====== DATA EXTRACT ======

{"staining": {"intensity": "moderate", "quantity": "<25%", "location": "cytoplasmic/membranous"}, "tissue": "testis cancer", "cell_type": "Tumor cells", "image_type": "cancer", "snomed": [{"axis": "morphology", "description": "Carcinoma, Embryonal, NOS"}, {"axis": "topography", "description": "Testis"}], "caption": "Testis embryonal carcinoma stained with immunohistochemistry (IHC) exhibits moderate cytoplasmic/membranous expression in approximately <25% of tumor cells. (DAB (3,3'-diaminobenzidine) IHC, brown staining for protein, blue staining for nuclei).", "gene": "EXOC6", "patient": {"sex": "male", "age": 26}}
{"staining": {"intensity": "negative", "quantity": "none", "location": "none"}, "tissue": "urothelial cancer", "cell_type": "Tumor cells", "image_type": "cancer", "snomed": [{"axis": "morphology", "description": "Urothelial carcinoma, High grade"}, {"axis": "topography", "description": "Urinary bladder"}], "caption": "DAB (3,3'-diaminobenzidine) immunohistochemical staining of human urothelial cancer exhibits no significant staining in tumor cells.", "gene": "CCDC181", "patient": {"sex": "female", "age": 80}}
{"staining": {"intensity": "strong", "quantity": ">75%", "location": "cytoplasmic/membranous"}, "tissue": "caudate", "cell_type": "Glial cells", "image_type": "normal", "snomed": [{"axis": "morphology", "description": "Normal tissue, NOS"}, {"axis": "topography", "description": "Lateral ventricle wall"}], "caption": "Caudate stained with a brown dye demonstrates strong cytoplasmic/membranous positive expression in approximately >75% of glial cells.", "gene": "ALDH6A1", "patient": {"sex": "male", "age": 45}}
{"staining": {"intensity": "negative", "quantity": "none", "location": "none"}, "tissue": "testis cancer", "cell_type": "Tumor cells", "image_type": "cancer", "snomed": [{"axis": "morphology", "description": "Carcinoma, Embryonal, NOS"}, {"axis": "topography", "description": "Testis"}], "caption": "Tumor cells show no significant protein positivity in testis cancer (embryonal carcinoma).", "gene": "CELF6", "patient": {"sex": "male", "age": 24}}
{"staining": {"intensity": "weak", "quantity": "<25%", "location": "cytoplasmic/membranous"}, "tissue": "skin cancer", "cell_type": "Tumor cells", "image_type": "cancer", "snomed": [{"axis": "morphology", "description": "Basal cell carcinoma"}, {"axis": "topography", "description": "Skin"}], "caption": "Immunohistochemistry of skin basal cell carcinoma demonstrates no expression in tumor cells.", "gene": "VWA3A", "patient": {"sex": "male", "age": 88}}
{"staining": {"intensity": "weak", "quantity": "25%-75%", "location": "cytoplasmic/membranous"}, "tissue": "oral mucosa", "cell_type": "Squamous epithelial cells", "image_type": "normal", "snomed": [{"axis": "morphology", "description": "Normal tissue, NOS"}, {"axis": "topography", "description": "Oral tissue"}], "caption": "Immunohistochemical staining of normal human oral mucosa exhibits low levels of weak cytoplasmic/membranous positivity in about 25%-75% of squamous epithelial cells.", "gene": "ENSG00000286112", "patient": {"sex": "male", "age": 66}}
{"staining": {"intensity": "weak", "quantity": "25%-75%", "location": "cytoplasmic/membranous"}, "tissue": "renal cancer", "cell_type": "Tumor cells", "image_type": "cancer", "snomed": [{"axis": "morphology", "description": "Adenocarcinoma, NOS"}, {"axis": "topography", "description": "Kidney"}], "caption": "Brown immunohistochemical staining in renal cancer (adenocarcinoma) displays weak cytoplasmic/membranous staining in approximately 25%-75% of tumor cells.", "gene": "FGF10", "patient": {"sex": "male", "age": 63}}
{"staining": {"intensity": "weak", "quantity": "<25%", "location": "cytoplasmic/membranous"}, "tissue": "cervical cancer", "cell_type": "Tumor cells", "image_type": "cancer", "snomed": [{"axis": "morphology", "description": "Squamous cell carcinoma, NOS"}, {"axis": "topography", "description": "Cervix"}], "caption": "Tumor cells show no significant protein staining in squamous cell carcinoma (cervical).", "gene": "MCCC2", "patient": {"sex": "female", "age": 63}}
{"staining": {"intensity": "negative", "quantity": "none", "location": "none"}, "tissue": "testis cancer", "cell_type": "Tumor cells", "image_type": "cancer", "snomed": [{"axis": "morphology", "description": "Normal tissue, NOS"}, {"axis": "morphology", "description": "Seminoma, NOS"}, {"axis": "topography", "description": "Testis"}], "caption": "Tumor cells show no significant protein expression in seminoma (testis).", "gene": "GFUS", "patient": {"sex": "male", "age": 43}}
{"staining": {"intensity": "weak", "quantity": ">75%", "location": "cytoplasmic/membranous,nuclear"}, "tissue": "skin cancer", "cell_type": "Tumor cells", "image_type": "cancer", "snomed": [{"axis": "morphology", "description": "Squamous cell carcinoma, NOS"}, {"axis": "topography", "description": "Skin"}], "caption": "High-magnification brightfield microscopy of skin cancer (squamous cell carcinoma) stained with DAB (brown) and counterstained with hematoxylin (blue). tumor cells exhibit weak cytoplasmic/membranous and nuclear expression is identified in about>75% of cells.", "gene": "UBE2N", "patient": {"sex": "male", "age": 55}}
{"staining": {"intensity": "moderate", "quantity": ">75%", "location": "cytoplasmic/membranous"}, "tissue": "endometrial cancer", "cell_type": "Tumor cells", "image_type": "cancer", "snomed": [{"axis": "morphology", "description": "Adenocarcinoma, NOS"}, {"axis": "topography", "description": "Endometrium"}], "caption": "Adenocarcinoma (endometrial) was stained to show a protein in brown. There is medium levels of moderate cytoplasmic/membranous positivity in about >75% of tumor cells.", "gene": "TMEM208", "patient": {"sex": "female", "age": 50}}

======

▸ **WORK TO COMPLETE**:
Please restate every line of the records exactly.

▸ **SOLUTION TO THE PROBLEM**:
{"staining": {"intensity": "moderate", "quantity": "<25%", "location": "cytoplasmic/membranous"}, "tissue": "testis cancer", "cell_type": "Tumor cells", "image_type": "cancer", "snomed": [{"axis": "morphology", "description": "Carcinoma, Embryonal, NOS"}, {"axis": "topography", "description": "Testis"}], "caption": "Testis embryonal carcinoma stained with immunohistochemistry (IHC) exhibits moderate cytoplasmic/membranous expression in approximately <25% of tumor cells. (DAB (3,3'-diaminobenzidine) IHC, brown staining for protein, blue staining for nuclei).", "gene": "EXOC6", "patient": {"sex": "male", "age": 26}}
{"staining": {"intensity": "negative", "quantity": "none", "location": "none"}, "tissue": "urothelial cancer", "cell_type": "Tumor cells", "image_type": "cancer", "snomed": [{"axis": "morphology", "description": "Urothelial carcinoma, High grade"}, {"axis": "topography", "description": "Urinary bladder"}], "caption": "DAB (3,3'-diaminobenzidine) immunohistochemical staining of human urothelial cancer exhibits no significant staining in tumor cells.", "gene": "CCDC181", "patient": {"sex": "female", "age": 80}}
{"staining": {"intensity": "strong", "quantity": ">75%", "location": "cytoplasmic/membranous"}, "tissue": "caudate", "cell_type": "Glial cells", "image_type": "normal", "snomed": [{"axis": "morphology", "description": "Normal tissue, NOS"}, {"axis": "topography", "description": "Lateral ventricle wall"}], "caption": "Caudate stained with a brown dye demonstrates strong cytoplasmic/membranous positive expression in approximately >75% of glial cells.", "gene": "ALDH6A1", "patient": {"sex": "male", "age": 45}}
{"staining": {"intensity": "negative", "quantity": "none", "location": "none"}, "tissue": "testis cancer", "cell_type": "Tumor cells", "image_type": "cancer", "snomed": [{"axis": "morphology", "description": "Carcinoma, Embryonal, NOS"}, {"axis": "topography", "description": "Testis"}], "caption": "Tumor cells show no significant protein positivity in testis cancer (embryonal carcinoma).", "gene": "CELF6", "patient": {"sex": "male", "age": 24}}
{"staining": {"intensity": "weak", "quantity": "<25%", "location": "cytoplasmic/membranous"}, "tissue": "skin cancer", "cell_type": "Tumor cells", "image_type": "cancer", "snomed": [{"axis": "morphology", "description": "Basal cell carcinoma"}, {"axis": "topography", "description": "Skin"}], "caption": "Immunohistochemistry of skin basal cell carcinoma demonstrates no expression in tumor cells.", "gene": "VWA3A", "patient": {"sex": "male", "age": 88}}
{"staining": {"intensity": "weak", "quantity": "25%-75%", "location": "cytoplasmic/membranous"}, "tissue": "oral mucosa", "cell_type": "Squamous epithelial cells", "image_type": "normal", "snomed": [{"axis": "morphology", "description": "Normal tissue, NOS"}, {"axis": "topography", "description": "Oral tissue"}], "caption": "Immunohistochemical staining of normal human oral mucosa exhibits low levels of weak cytoplasmic/membranous positivity in about 25%-75% of squamous epithelial cells.", "gene": "ENSG00000286112", "patient": {"sex": "male", "age": 66}}
{"staining": {"intensity": "weak", "quantity": "25%-75%", "location": "cytoplasmic/membranous"}, "tissue": "renal cancer", "cell_type": "Tumor cells", "image_type": "cancer", "snomed": [{"axis": "morphology", "description": "Adenocarcinoma, NOS"}, {"axis": "topography", "description": "Kidney"}], "caption": "Brown immunohistochemical staining in renal cancer (adenocarcinoma) displays weak cytoplasmic/membranous staining in approximately 25%-75% of tumor cells.", "gene": "FGF10", "patient": {"sex": "male", "age": 63}}
{"staining": {"intensity": "weak", "quantity": "<25%", "location": "cytoplasmic/membranous"}, "tissue": "cervical cancer", "cell_type": "Tumor cells", "image_type": "cancer", "snomed": [{"axis": "morphology", "description": "Squamous cell carcinoma, NOS"}, {"axis": "topography", "description": "Cervix"}], "caption": "Tumor cells show no significant protein staining in squamous cell carcinoma (cervical).", "gene": "MCCC2", "patient": {"sex": "female", "age": 63}}
{"staining": {"intensity": "negative", "quantity": "none", "location": "none"}, "tissue": "testis cancer", "cell_type": "Tumor cells", "image_type": "cancer", "snomed": [{"axis": "morphology", "description": "Normal tissue, NOS"}, {"axis": "morphology", "description": "Seminoma, NOS"}, {"axis": "topography", "description": "Testis"}], "caption": "Tumor cells show no significant protein expression in seminoma (testis).", "gene": "GFUS", "patient": {"sex": "male", "age": 43}}
{"staining": {"intensity": "weak", "quantity": ">75%", "location": "cytoplasmic/membranous,nuclear"}, "tissue": "skin cancer", "cell_type": "Tumor cells", "image_type": "cancer", "snomed": [{"axis": "morphology", "description": "Squamous cell carcinoma, NOS"}, {"axis": "topography", "description": "Skin"}], "caption": "High-magnification brightfield microscopy of skin cancer (squamous cell carcinoma) stained with DAB (brown) and counterstained with hematoxylin (blue). tumor cells exhibit weak cytoplasmic/membranous and nuclear expression is identified in about>75% of cells.", "gene": "UBE2N", "patient": {"sex": "male", "age": 55}}
{"staining": {"intensity": "moderate", "quantity": ">75%", "location": "cytoplasmic/membranous"}, "tissue": "endometrial cancer", "cell_type": "Tumor cells", "image_type": "cancer", "snomed": [{"axis": "morphology", "description": "Adenocarcinoma, NOS"}, {"axis": "topography", "description": "Endometrium"}], "caption": "Adenocarcinoma (endometrial) was stained to show a protein in brown. There is medium levels of moderate cytoplasmic/membranous positivity in about >75% of tumor cells.", "gene": "TMEM208", "patient": {"sex": "female", "age": 50}}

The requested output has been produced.